> **PROVIDED DATA**:
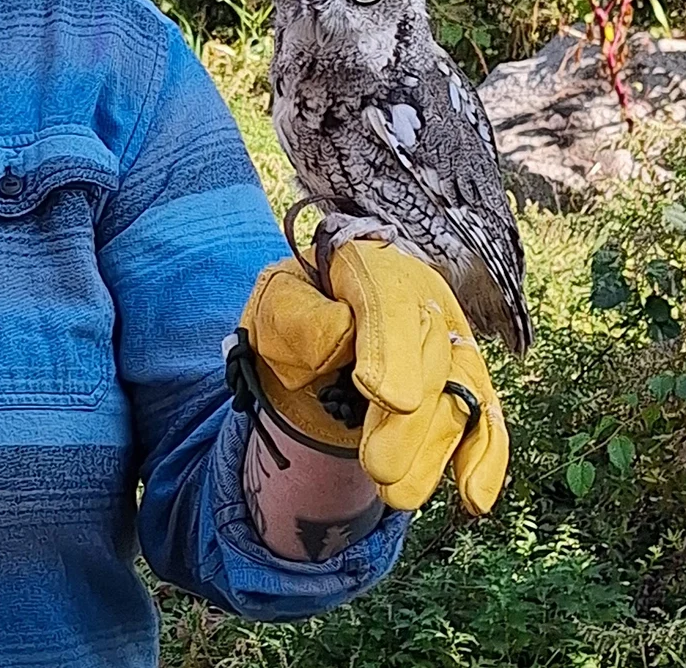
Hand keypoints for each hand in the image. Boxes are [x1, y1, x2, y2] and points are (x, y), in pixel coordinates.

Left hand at [238, 240, 508, 512]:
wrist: (316, 321)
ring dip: (434, 449)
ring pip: (459, 394)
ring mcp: (450, 342)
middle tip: (378, 466)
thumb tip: (341, 334)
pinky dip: (486, 456)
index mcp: (372, 266)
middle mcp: (423, 300)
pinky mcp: (464, 382)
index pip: (390, 300)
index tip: (381, 395)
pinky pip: (486, 417)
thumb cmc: (296, 312)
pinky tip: (475, 497)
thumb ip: (299, 317)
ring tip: (397, 492)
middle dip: (408, 419)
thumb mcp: (277, 302)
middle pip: (430, 355)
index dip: (391, 349)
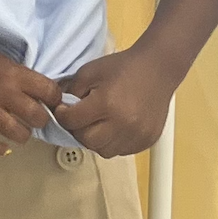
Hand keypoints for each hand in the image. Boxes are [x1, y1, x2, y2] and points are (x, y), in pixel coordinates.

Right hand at [0, 41, 63, 157]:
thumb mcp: (5, 62)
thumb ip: (23, 79)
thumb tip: (44, 98)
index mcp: (13, 75)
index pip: (49, 92)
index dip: (55, 99)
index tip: (51, 102)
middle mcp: (3, 94)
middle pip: (37, 117)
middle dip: (40, 119)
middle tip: (34, 117)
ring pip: (19, 134)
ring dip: (23, 134)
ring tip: (18, 129)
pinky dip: (0, 149)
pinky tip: (4, 146)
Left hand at [57, 47, 176, 158]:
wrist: (157, 68)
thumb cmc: (123, 67)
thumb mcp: (89, 71)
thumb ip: (71, 91)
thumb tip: (60, 109)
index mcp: (106, 103)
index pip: (72, 122)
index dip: (63, 116)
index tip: (64, 110)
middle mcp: (122, 123)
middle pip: (87, 141)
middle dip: (78, 130)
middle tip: (81, 119)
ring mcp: (137, 134)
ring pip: (104, 151)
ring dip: (96, 140)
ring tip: (99, 124)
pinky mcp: (147, 140)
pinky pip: (122, 151)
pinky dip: (114, 142)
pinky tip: (114, 127)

> **ABOUT THIS EXERCISE**:
Your task is to copy each line of the listing that holds the word "index".

> **RESULT OF THIS TASK**:
index mcp: (372, 266)
index pip: (390, 300)
index tip: (381, 395)
index dip: (391, 349)
index mcp: (13, 75)
index pip: (49, 92)
index dip: (55, 99)
index tip: (51, 102)
index mcp: (106, 103)
index pip: (72, 122)
index dip: (63, 116)
index tip: (64, 110)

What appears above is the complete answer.